_SUPPLIED RECORDS_:
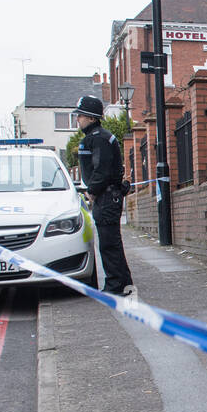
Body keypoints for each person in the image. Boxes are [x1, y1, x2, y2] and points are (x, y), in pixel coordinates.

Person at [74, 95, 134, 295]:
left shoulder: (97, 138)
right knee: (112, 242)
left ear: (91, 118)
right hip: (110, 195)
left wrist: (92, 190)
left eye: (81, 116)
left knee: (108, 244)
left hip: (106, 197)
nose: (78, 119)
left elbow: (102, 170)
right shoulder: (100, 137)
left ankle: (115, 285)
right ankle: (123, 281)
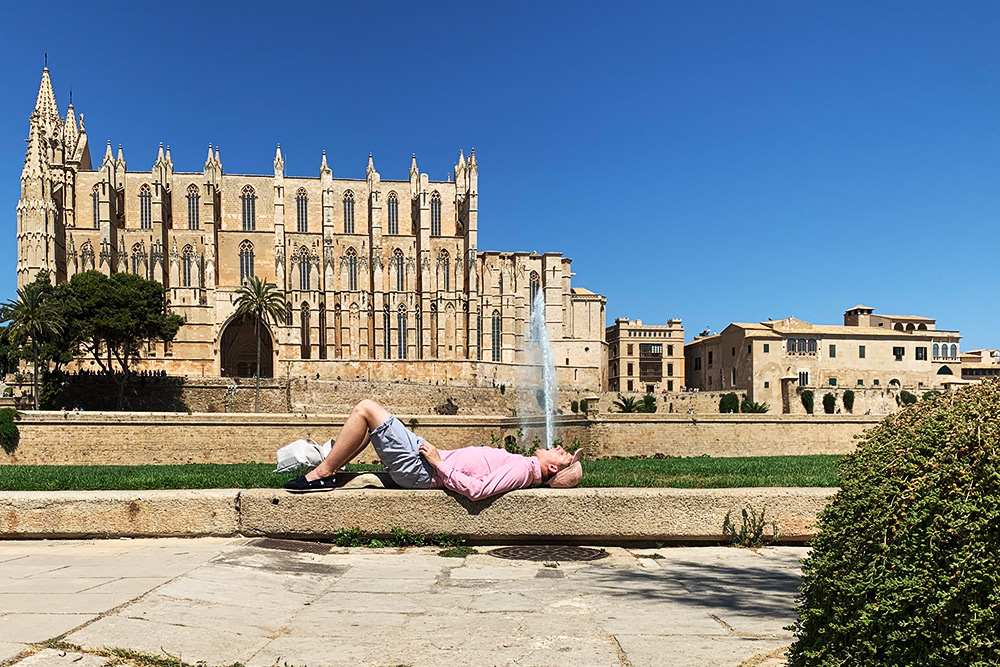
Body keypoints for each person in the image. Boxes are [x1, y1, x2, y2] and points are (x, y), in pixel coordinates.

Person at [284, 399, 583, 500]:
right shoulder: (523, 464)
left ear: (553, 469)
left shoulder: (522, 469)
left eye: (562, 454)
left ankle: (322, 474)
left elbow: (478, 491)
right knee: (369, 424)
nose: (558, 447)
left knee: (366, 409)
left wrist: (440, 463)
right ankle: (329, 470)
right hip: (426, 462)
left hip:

_PROBLEM REQUIREMENTS_: Should any entry above carry a picture, omit it and repeat everything else word for word.

_ANSWER FOR THIS EXERCISE_:
Body keypoints for each person in the image. Boxes are [x1, y1, x2, y2] and points are (x, y), in pixel coordinates.

Person at [74, 95, 134, 295]:
left shoulder: (97, 138)
right knee: (112, 242)
left ear: (91, 118)
right hip: (110, 195)
left wrist: (92, 190)
left eye: (81, 116)
left knee: (108, 244)
left hip: (106, 197)
nose: (78, 119)
left elbow: (102, 170)
right shoulder: (100, 137)
left ankle: (115, 285)
right ankle: (123, 281)
Body keypoints for each person in the image. Boxes are [x1, y1, x2, y2] and points are (x, y), in pixel coordinates.

Person at [284, 399, 583, 500]:
right shoulder: (523, 464)
left ear: (553, 469)
left shoulder: (522, 469)
left eye: (562, 454)
left ankle: (322, 474)
left elbow: (478, 491)
right knee: (369, 424)
nose: (558, 447)
left knee: (366, 409)
left wrist: (440, 463)
right ankle: (329, 470)
right hip: (426, 462)
left hip:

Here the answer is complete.